Anonymous, the mercurial “hactivist” collective behind a series of pro-WikiLeaks cyber protests, has declared war on the British Government following the arrest of five people in the UK.
In a statement posted online the loosely affiliated organisation has called on supporters to hit government websites with distributed denial of service (DDoS) attacks, a relatively simple way of flooding a target website with so many requests for information that it is forced to shut down.
The tactic has been used by Anonymous activists with remarkable success over the past two months to temporarily disable financial and government websites that have been critical of Wikileaks in the wake of the publication of thousands of secret US embassy cables.
Recent victims have included government and law enforcement websites in Tunisia, Egypt, Zimbabwe and the Netherlands.
The online call to arms against the UK raises the spectre of co-ordinated cyber attacks on government online infrastructure and comes after police in both Britain and the United States have ramped up their investigations into the cyber protests.

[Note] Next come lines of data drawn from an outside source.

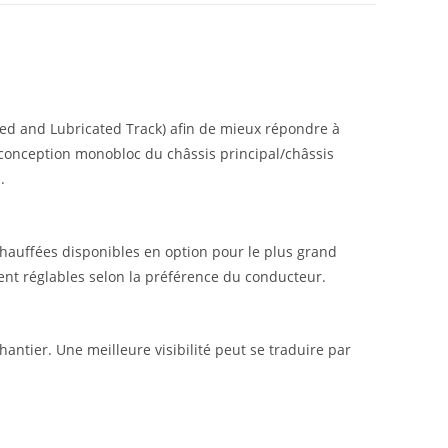
aled and Lubricated Track) afin de mieux répondre à
a conception monobloc du châssis principal/châssis
.
hauffées disponibles en option pour le plus grand
ment réglables selon la préférence du conducteur.
hantier. Une meilleure visibilité peut se traduire par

Last week the Metropolitan Police arrested five people under the Computer Misuse Act in connection with pro-WikiLeaks Anonymous attacks. The five men, aged between 15 and 26, have been bailed pending further enquiries.
In the States FBI agents conducted 40 raids on suspected Anonymous supporters over the weekend as part of an ongoing investigation into recent DDoS attacks against Mastercard, Visa, PayPal and Amazon, all of whom have refused services to WikiLeaks following the cable leak.
Anonymous’ statement, which describes itself as "a serious declaration of war from yourself, the UK government, to us, Anonymous, the people” is also a defence of the use of DDoS attacks which it regards as an online equivalent of direct action as a form of protest.
“Arresting somebody for taking part in a DDoS attack is exactly like arresting somebody for attending a peaceful demonstration in their hometown,” the statement read. “Anonymous believes this right to peacefully protest is one of the fundamental pillars of any democracy and should not be restricted in any way. Moreover, we have noted that similar attacks have also been carried out against Wikileaks itself, yet so far, nobody has been arrested in connection with these attacks, nor are there even any signs of an investigation into this issue at all.”
Critics say DDoS attacks are simply a form of online vandalism that can cause major financial damage.
The threat has been judged serious enough for GovCertUK, the information security agency, to issue an advisory urging government websites to take precautions against DDoS attacks. “In light of this threat we would advise you to be vigilant against any new signs of DDoS activity you may encounter, and to notify us if such activity occurs,” the advisory warns.
In recent months the Government’s cyber security has been criticised in some quarters for being ill-prepared to deal with both hacking and mass cyber protests like DDoS.
In November a lone hacker from Romania successfully broke into the Royal Navy’s recruitment website and published details of current and former defence staff, including a former Royal Navy head.
Last year the Coalition also declined requests to upgrade government computers from using Internet Explorer 6, a decade old internet browser that has been abandoned by the French and German governments because of concerns over patches in its security.
Analysts say UK Government websites, which are not used to handling large spikes in traffic, could be vulnerable to DDoS attacks. Unlike hacking, which involves experts breaking into websites through vulnerabilities in their security system, DDoS attacks simply flood a network to breaking point making them difficult to mitigate against without specific protection measures.
“A website like Ticketmaster would be hard to hit with a DDoS because it is used to dealing with sudden influxes of traffic, for example when they put Take That tickets on sale,” explains Rik Ferguson, a cyber security expert at Trend Micro. “Government website are not built for that. To take down something like Amazon, which Anonymous tried and failed to do, you would need thousands of machines. But to flood a small or medium business, however, it can take as little as one hundred.”